§ **What is needed**
Output each line of the records below word for word, in the same order.

§ **Supplied material**
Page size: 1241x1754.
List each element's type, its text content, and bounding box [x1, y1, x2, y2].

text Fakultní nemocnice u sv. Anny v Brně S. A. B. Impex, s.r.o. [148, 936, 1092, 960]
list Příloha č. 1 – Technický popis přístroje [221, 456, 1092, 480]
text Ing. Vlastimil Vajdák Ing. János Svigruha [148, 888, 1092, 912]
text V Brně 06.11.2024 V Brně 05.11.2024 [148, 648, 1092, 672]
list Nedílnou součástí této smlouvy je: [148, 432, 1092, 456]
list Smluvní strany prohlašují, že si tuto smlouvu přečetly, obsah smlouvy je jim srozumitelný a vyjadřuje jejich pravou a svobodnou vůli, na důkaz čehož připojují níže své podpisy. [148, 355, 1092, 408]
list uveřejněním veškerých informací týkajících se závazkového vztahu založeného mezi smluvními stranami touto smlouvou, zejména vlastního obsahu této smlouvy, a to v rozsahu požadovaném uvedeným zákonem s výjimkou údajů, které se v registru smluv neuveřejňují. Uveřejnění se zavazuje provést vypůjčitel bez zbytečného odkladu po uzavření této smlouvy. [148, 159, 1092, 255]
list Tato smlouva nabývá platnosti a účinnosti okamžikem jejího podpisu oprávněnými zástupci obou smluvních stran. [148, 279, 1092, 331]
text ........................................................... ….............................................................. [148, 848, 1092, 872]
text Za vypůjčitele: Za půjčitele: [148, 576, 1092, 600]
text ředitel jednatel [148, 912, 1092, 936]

§ **Solution**
Page size: 1241x1754.
List each element's type, its text content, and bounding box [x1, y1, x2, y2].

text Fakultní nemocnice u sv. Anny v Brně S. A. B. Impex, s.r.o. [148, 936, 1092, 960]
list Příloha č. 1 – Technický popis přístroje [221, 456, 1092, 480]
text Ing. Vlastimil Vajdák Ing. János Svigruha [148, 888, 1092, 912]
text V Brně 06.11.2024 V Brně 05.11.2024 [148, 648, 1092, 672]
list Nedílnou součástí této smlouvy je: [148, 432, 1092, 456]
list Smluvní strany prohlašují, že si tuto smlouvu přečetly, obsah smlouvy je jim srozumitelný a vyjadřuje jejich pravou a svobodnou vůli, na důkaz čehož připojují níže své podpisy. [148, 355, 1092, 408]
list uveřejněním veškerých informací týkajících se závazkového vztahu založeného mezi smluvními stranami touto smlouvou, zejména vlastního obsahu této smlouvy, a to v rozsahu požadovaném uvedeným zákonem s výjimkou údajů, které se v registru smluv neuveřejňují. Uveřejnění se zavazuje provést vypůjčitel bez zbytečného odkladu po uzavření této smlouvy. [148, 159, 1092, 255]
list Tato smlouva nabývá platnosti a účinnosti okamžikem jejího podpisu oprávněnými zástupci obou smluvních stran. [148, 279, 1092, 331]
text ........................................................... ….............................................................. [148, 848, 1092, 872]
text Za vypůjčitele: Za půjčitele: [148, 576, 1092, 600]
text ředitel jednatel [148, 912, 1092, 936]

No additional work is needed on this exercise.